Convert every line of the material below into a numbered list, omitting blank lines and leaving the pictures out.

▶ **Information provided**
=-=-=
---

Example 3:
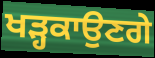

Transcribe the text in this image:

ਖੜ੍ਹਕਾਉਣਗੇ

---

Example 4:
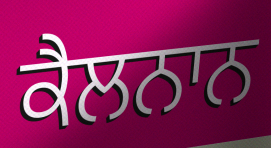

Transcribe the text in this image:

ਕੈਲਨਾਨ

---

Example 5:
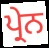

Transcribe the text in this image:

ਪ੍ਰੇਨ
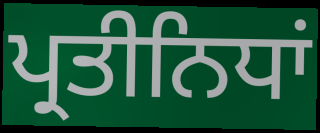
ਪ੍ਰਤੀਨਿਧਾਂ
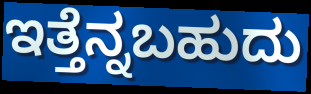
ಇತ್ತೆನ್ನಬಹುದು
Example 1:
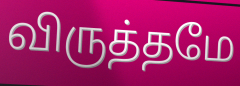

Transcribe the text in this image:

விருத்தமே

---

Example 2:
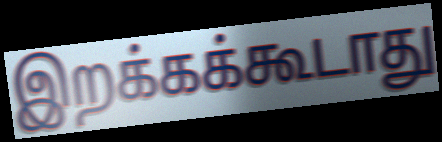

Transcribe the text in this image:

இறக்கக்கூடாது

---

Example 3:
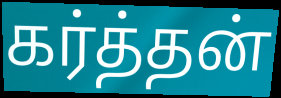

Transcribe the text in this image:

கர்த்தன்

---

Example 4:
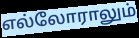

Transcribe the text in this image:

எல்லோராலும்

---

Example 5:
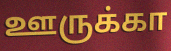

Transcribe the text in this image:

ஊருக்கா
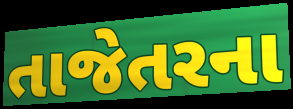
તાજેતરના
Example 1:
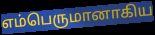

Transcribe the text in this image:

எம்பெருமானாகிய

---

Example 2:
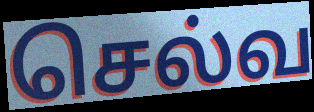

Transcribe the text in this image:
=-=-=
▶ **Written answer**
1. ---
2. Example 3:
3. Transcribe the text in this image:
4. ਖੜ੍ਹਕਾਉਣਗੇ
5. ---
6. Example 4:
7. Transcribe the text in this image:
8. ਕੈਲਨਾਨ
9. ---
10. Example 5:
11. Transcribe the text in this image:
12. ਪ੍ਰੇਨ
13. ਪ੍ਰਤੀਨਿਧਾਂ
14. ಇತ್ತೆನ್ನಬಹುದು
15. Example 1:
16. Transcribe the text in this image:
17. விருத்தமே
18. ---
19. Example 2:
20. Transcribe the text in this image:
21. இறக்கக்கூடாது
22. ---
23. Example 3:
24. Transcribe the text in this image:
25. கர்த்தன்
26. ---
27. Example 4:
28. Transcribe the text in this image:
29. எல்லோராலும்
30. ---
31. Example 5:
32. Transcribe the text in this image:
33. ஊருக்கா
34. તાજેતરના
35. Example 1:
36. Transcribe the text in this image:
37. எம்பெருமானாகிய
38. ---
39. Example 2:
40. Transcribe the text in this image:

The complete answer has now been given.